I also want to call attention to the category titled, “Supporting Park Professionals” [Section 4(b)(3)], which we consider to be very important.  One of the most acute complications the Park Service has faced as funding for the parks has failed to keep up with need has been the ability of the agency to fully train its staff on critical emerging skills and issues. This is particularly problematic with the number of retirements the Park Service has been experiencing.  It is our understanding the Park Service now has the smallest budget for training per employee of and of the federal resource management agencies.  While many Park Service staff are well trained and experienced in many important areas, park managers also need to be trained to handle the complicated financial, political and managerial responsibilities needed to run an increasingly complex park system, and uphold Park Service management policies.  I commend you for recognizing that need in your bill.

Finally, let me say that while the bill’s formulation of requiring spending in each category to be allocated in specific percentages seems reasonable in terms of preventing problems such as those encountered in Mission 66 with too much emphasis being placed on brick-and-mortar projects, somewhat more flexibility may be warranted.  For example, there might be categories wherein a spending percentage ceiling is required and others that should have a spending floor in order to achieve the desired diverse mix of centennial projects and programs.  Requiring adherence to a strict percentage formula for the allocation of funds each year for each category may mean worthy and timely initiatives are forced out of the running without adequate consideration because their relative cost does not fit into the percentage formula.

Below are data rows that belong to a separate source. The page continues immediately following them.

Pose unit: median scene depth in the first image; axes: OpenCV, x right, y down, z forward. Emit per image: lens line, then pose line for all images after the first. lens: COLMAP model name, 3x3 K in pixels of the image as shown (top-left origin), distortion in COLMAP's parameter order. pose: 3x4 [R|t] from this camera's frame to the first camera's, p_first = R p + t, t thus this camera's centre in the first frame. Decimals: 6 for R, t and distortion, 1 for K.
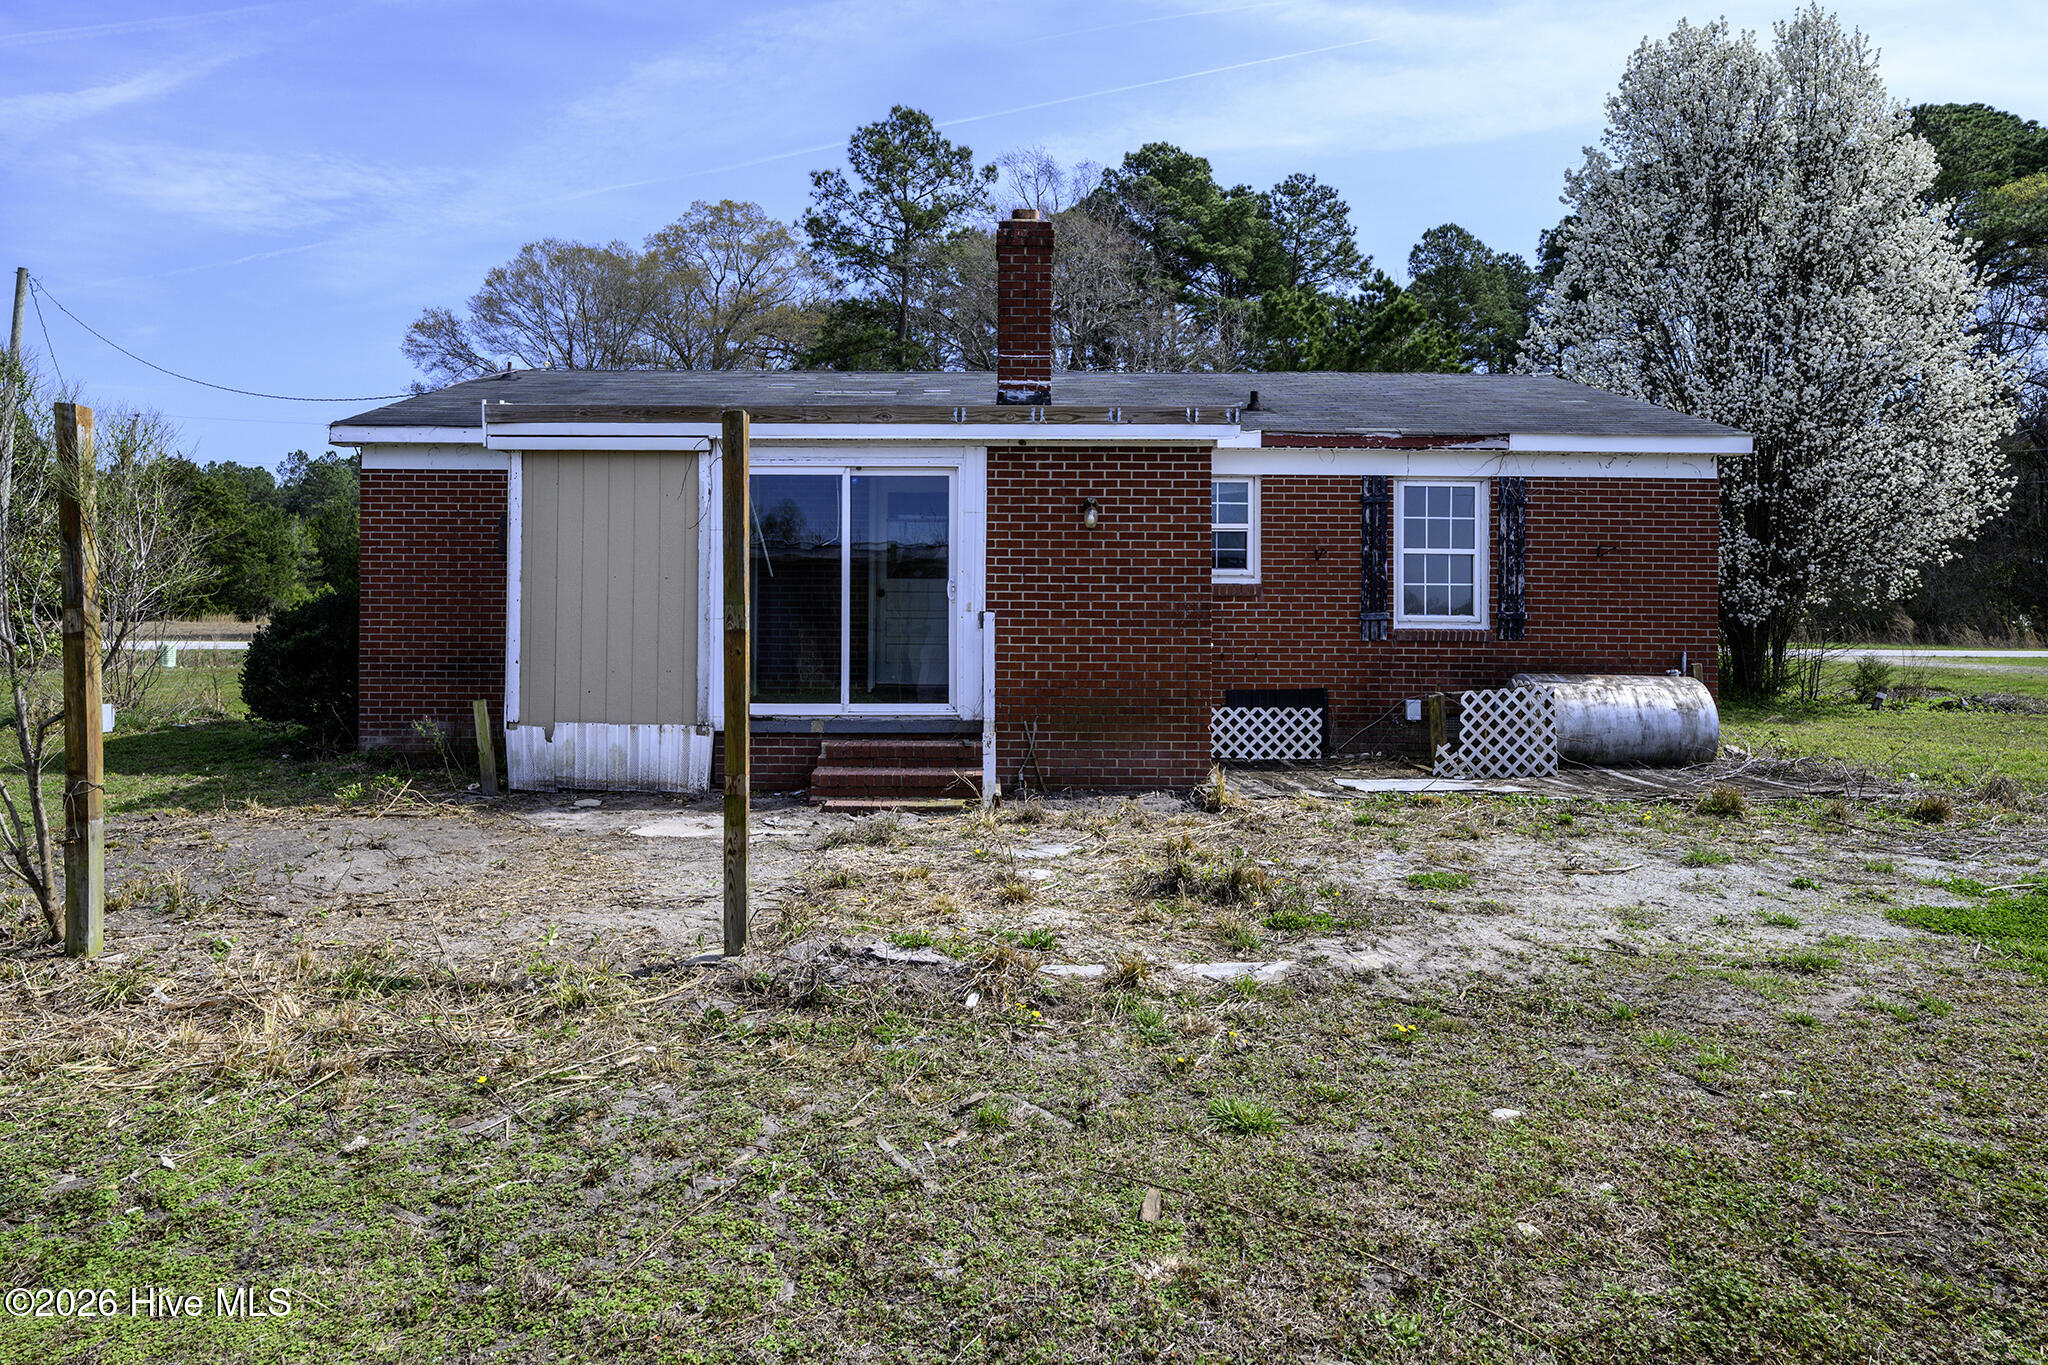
lens RADIAL K [[1198.1, 0, 1020.7], [0, 1198.1, 606.7], [0, 0, 1]] dist [-0.000905, -0.000551]
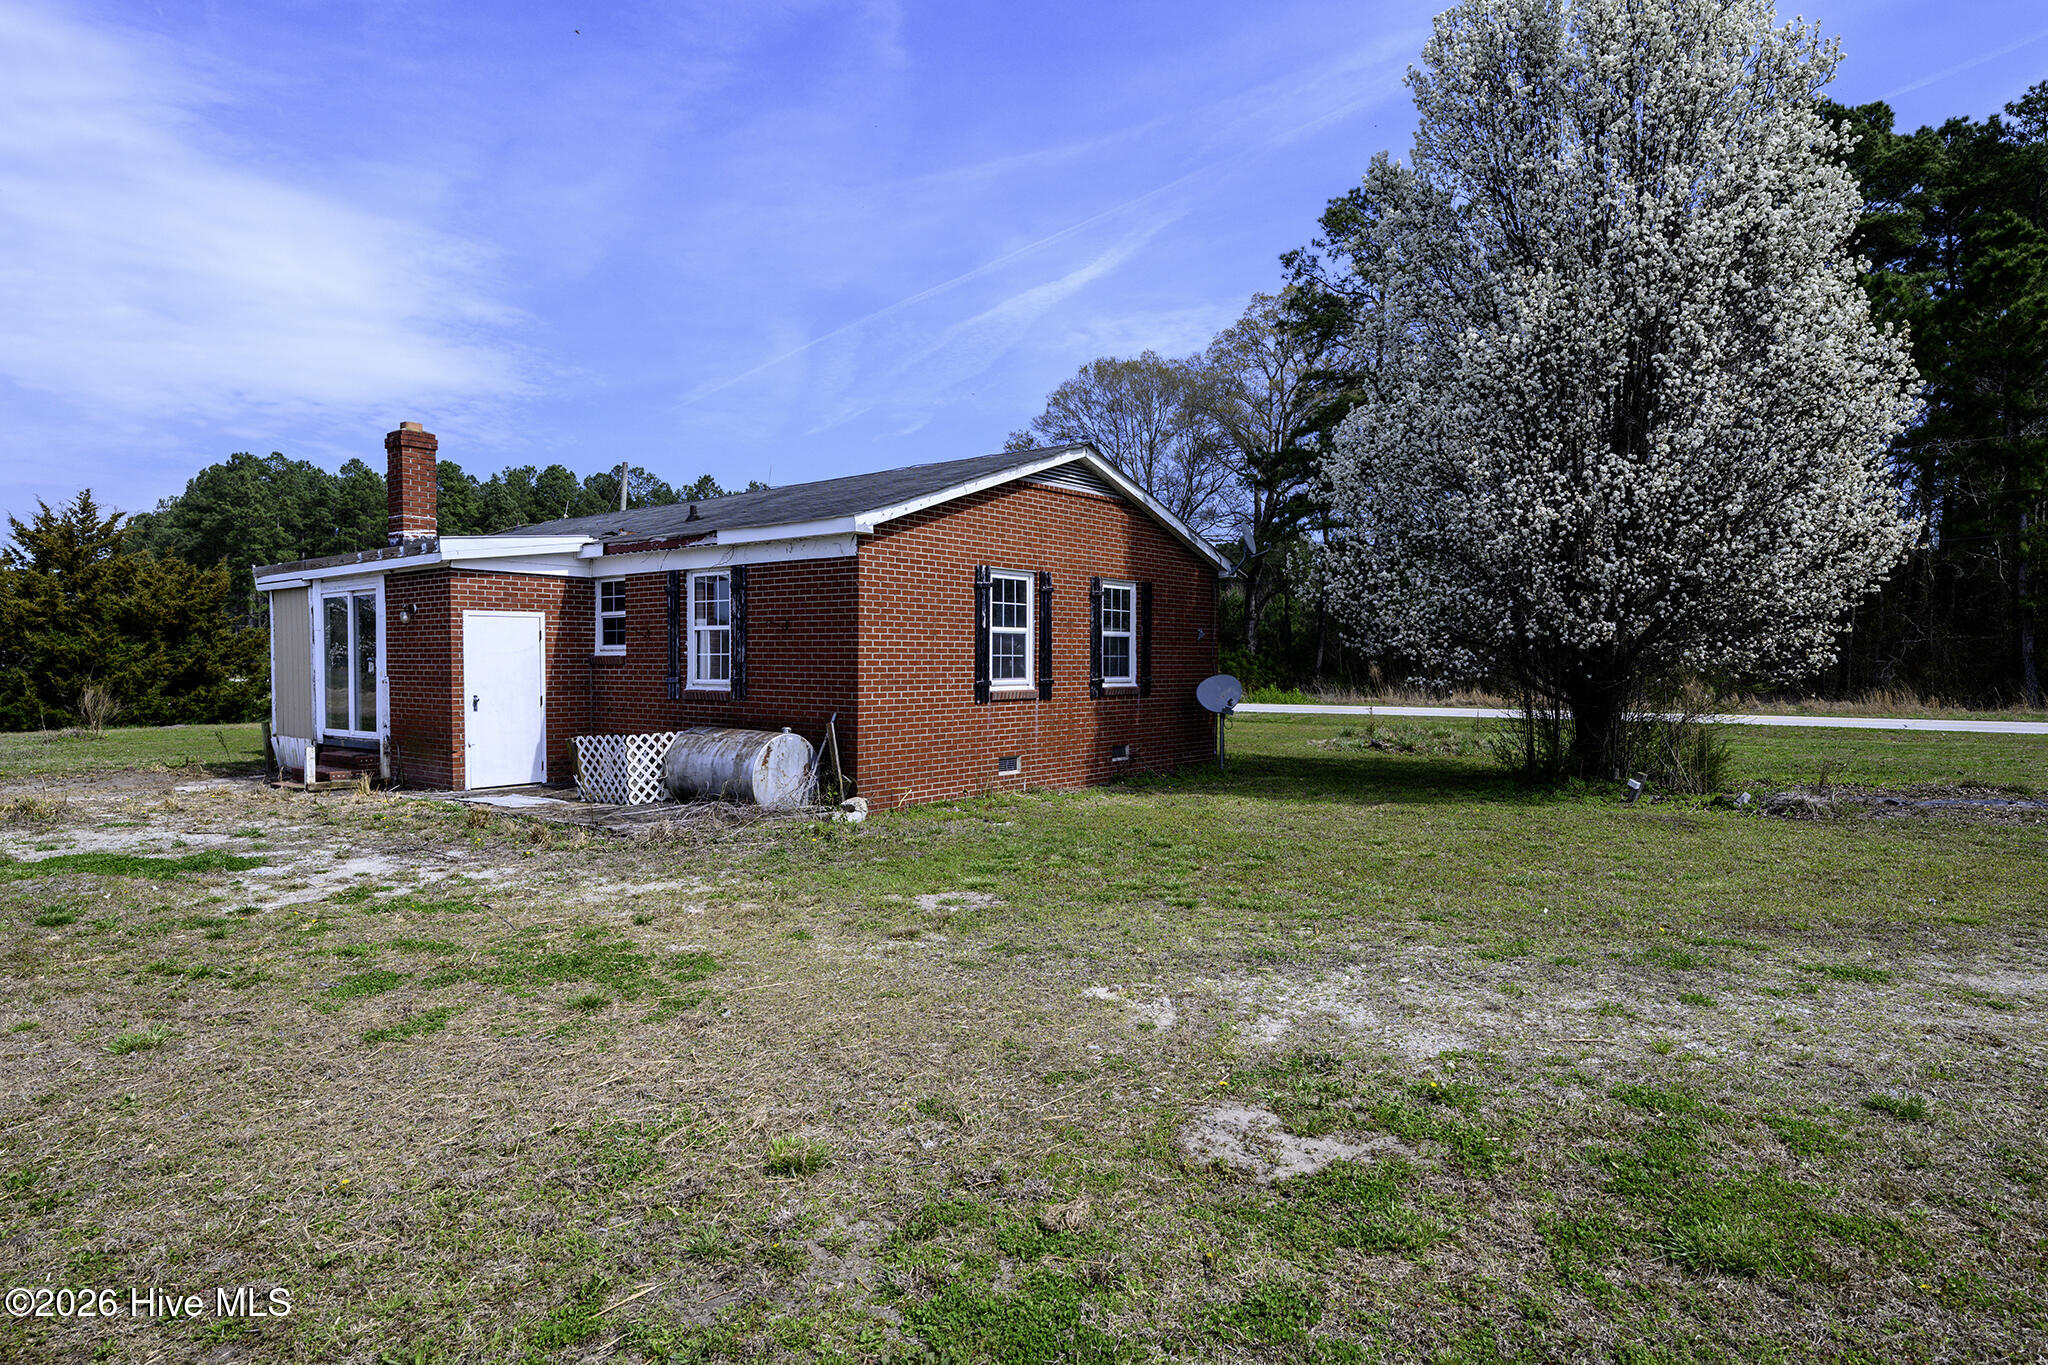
lens RADIAL K [[1137.1, 0, 1024.0], [0, 1137.1, 682.5], [0, 0, 1]] dist [-0.002843, -0.000615]
pose [[0.764359, 0.009029, -0.644727, 1.367809], [0.004210, 0.999811, 0.018993, -0.010695], [0.644777, -0.017232, 0.764177, 0.309910]]
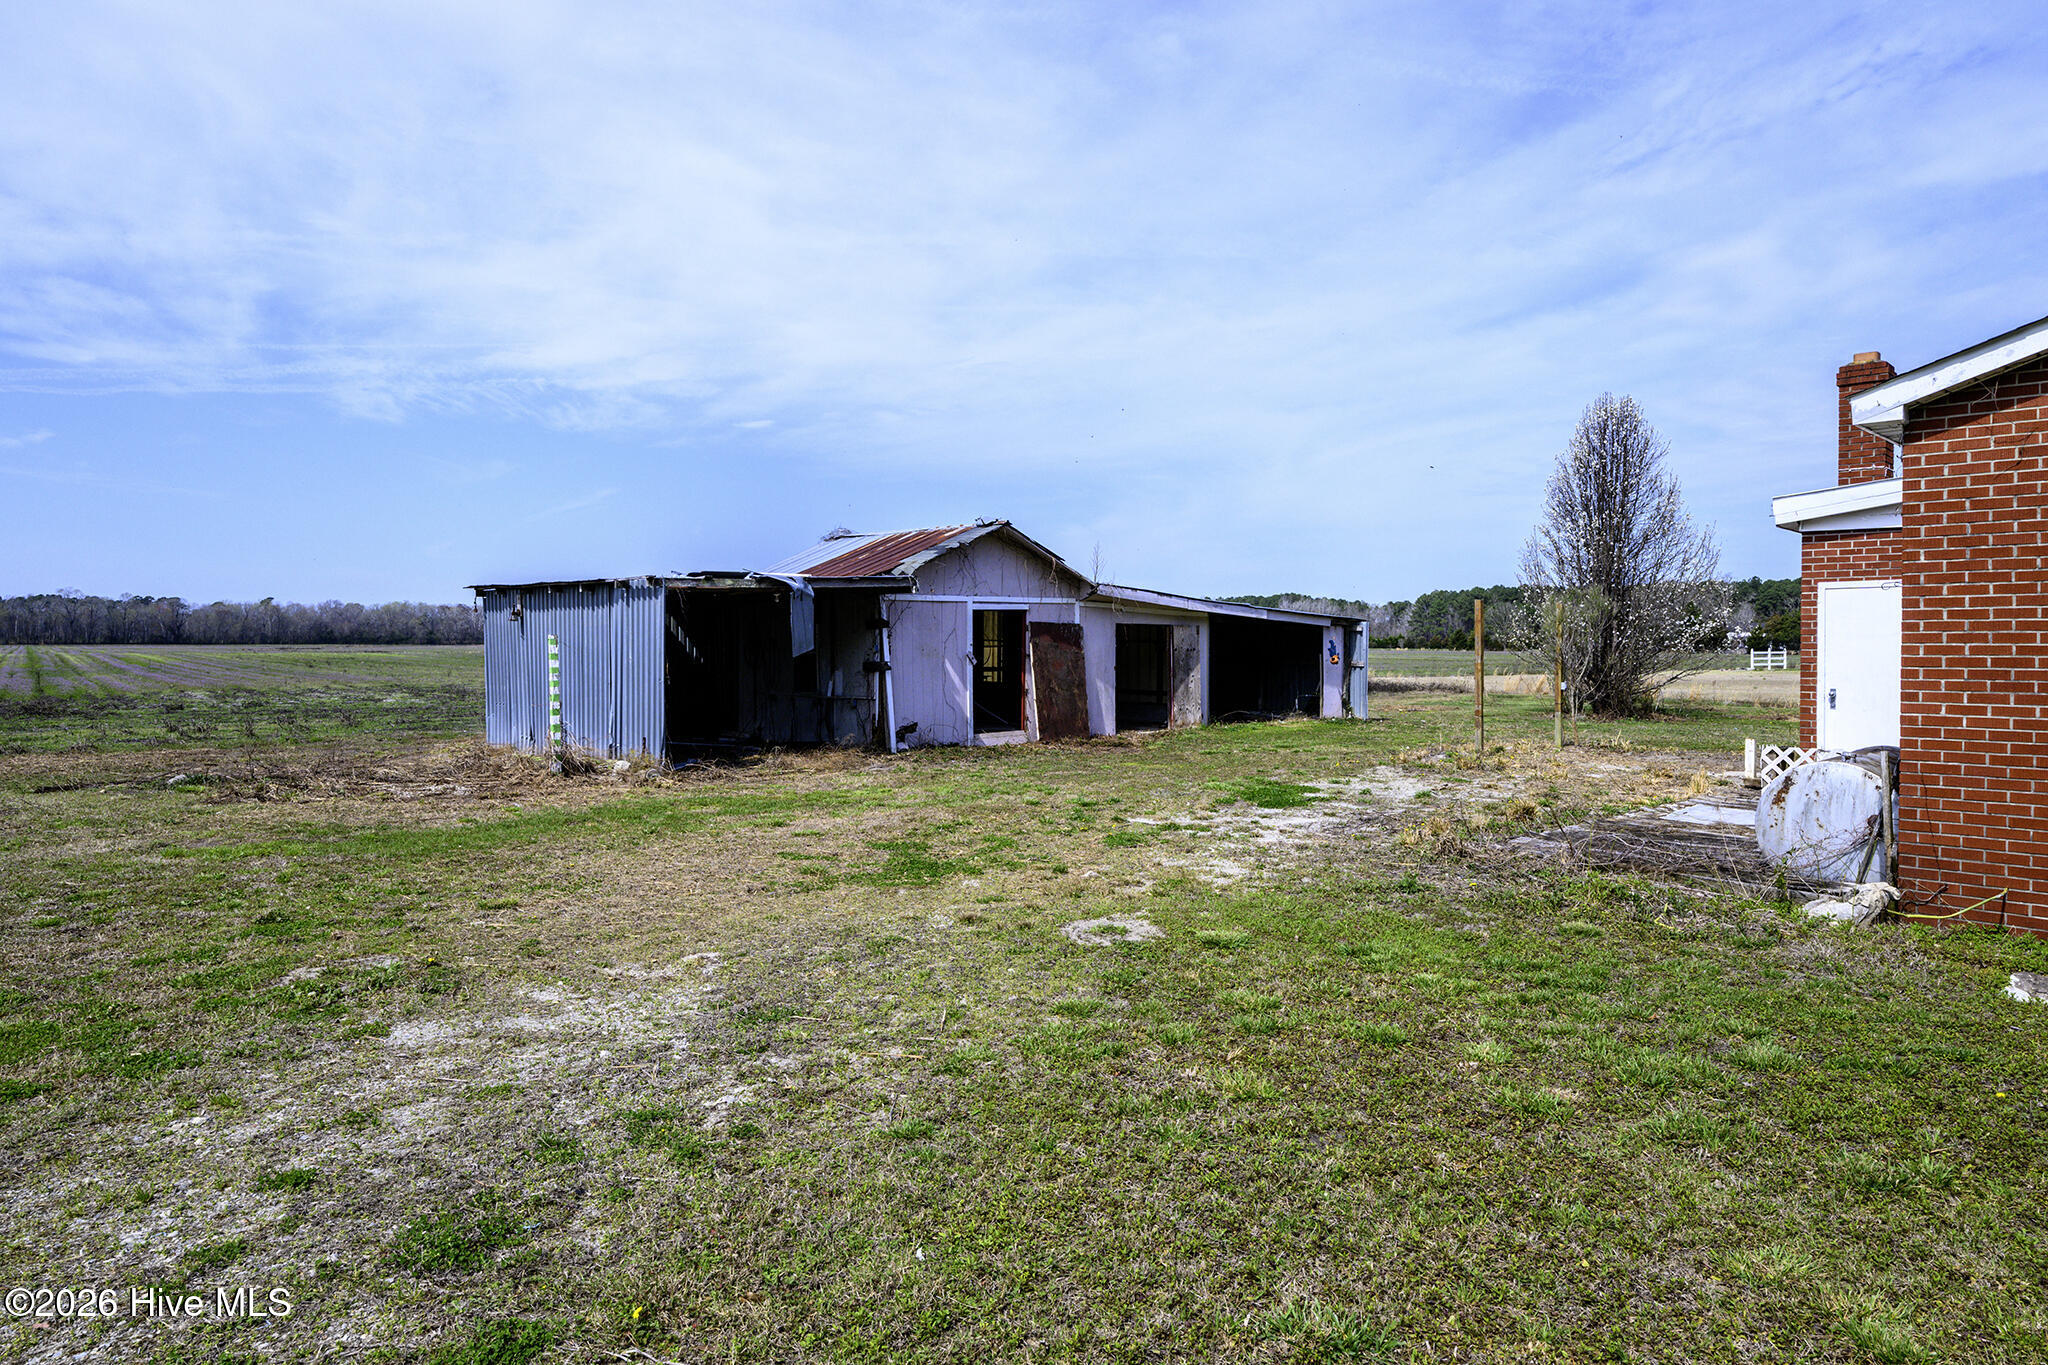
lens RADIAL K [[1194.5, 0, 959.8], [0, 1194.5, 641.8], [0, 0, 1]] dist [-0.006975, -0.001461]
pose [[-0.732033, -0.006382, -0.681239, 1.364139], [-0.002332, 0.999974, -0.006862, -0.007485], [0.681265, -0.003434, -0.732029, 1.093060]]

Again, Mr. Chairman, let me commend you and all the members of the Subcommittee, for your interest in taking substantive action to ensure that our national parks are ready to meet the challenges of their second century.  The lead up to the centennial presents an extraordinary opportunity to evaluate and prepare to meet these challenges and to reach the park system’s full potential as one of our country’s premier resources.  Our sleeves are rolled up and we are ready and willing to work with you to perfect this important legislation and see it enacted into law as soon as possible.  The national parks should be a national priority.  By 2016, the entire National Park System should be a model for the world of American excellence and innovation, grounded in protecting the natural and cultural heritage we hold so dear.